== INPUT DATA

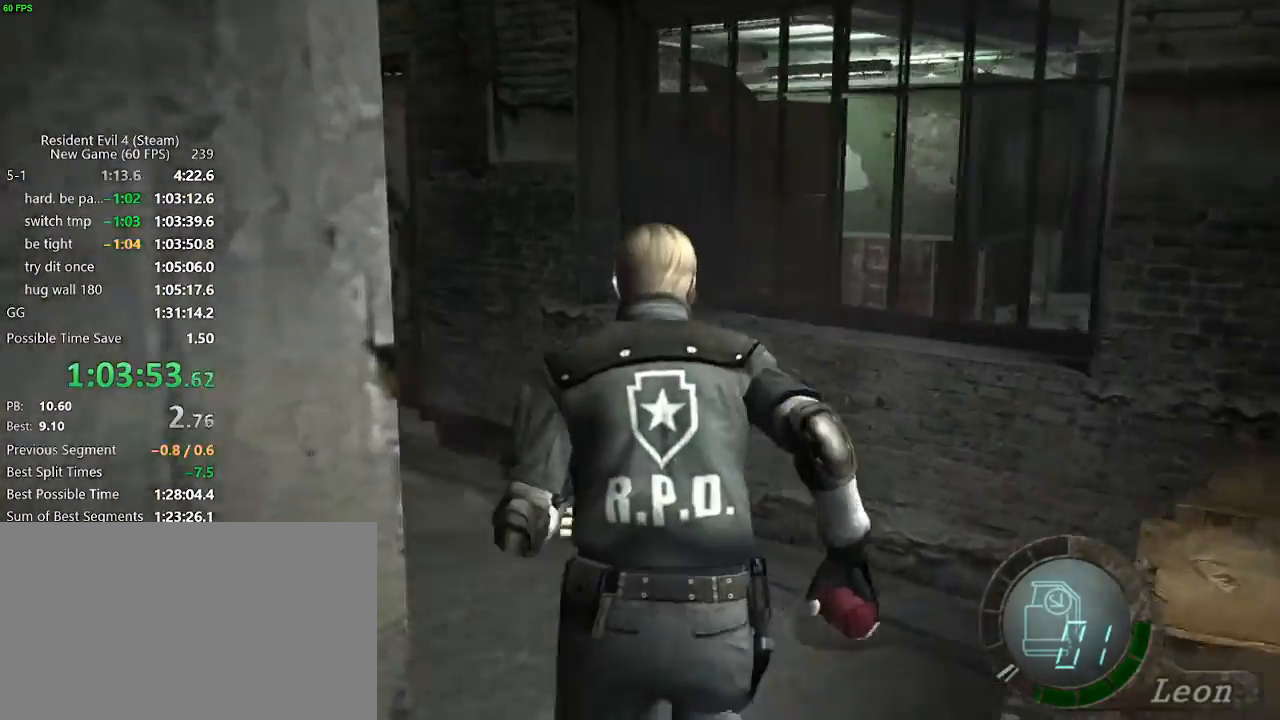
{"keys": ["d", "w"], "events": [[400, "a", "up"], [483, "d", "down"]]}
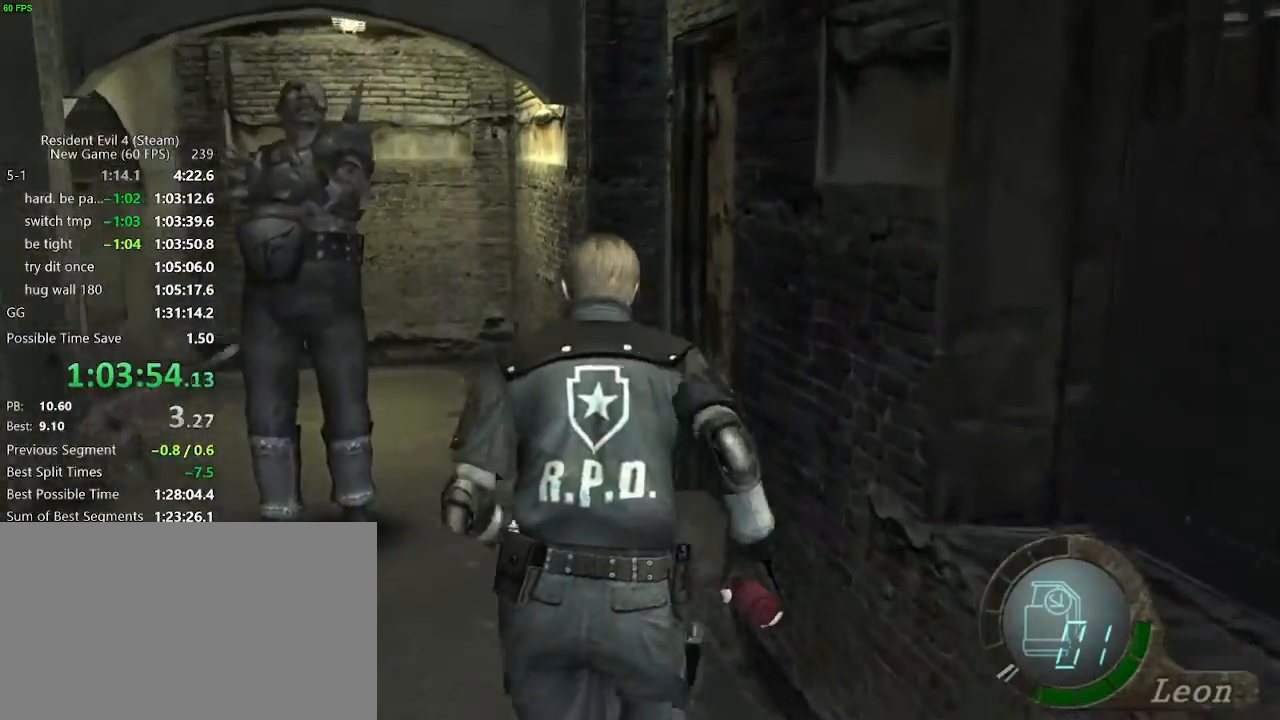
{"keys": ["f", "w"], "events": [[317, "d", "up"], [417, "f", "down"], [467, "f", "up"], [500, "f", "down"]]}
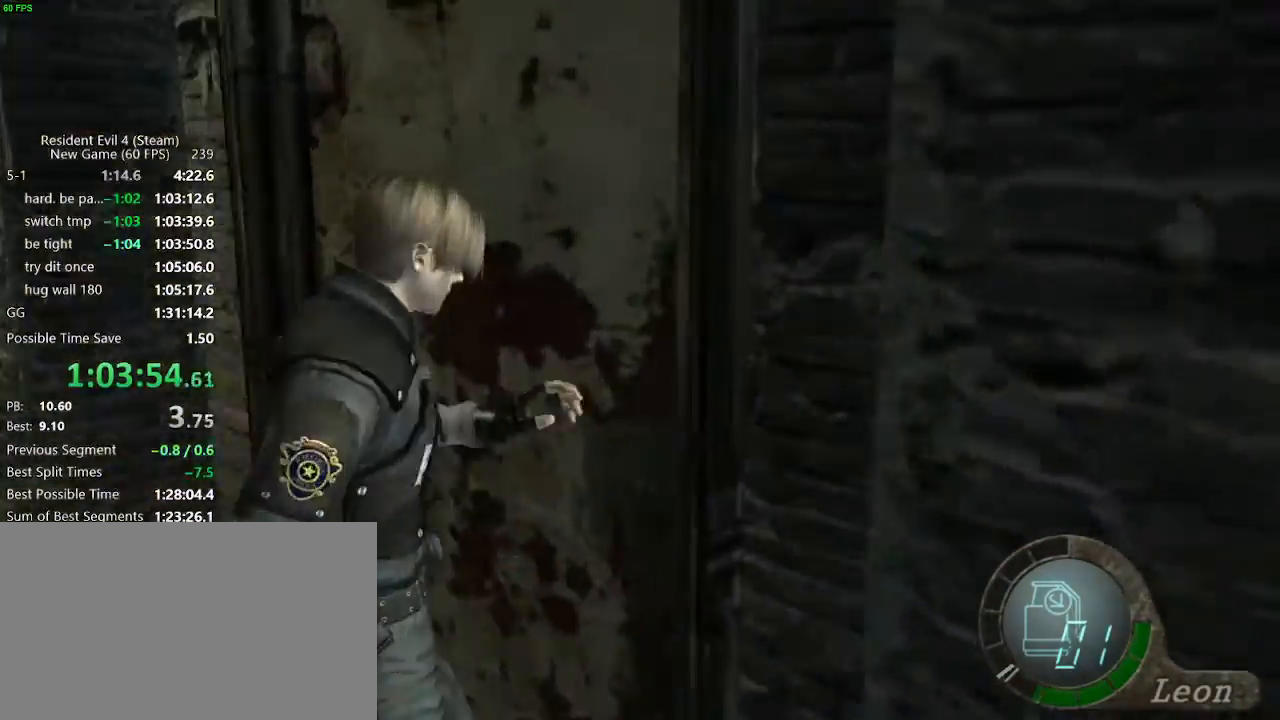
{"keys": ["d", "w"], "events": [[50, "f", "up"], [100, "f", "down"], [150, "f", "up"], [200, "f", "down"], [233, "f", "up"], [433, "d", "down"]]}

====

▸ EXERCISE:
An exact copy of the whole listing is required, minus the pictures.

▸ EXPECTED OUTPUT:
{"keys": ["d", "w"], "events": [[400, "a", "up"], [483, "d", "down"]]}
{"keys": ["f", "w"], "events": [[317, "d", "up"], [417, "f", "down"], [467, "f", "up"], [500, "f", "down"]]}
{"keys": ["d", "w"], "events": [[50, "f", "up"], [100, "f", "down"], [150, "f", "up"], [200, "f", "down"], [233, "f", "up"], [433, "d", "down"]]}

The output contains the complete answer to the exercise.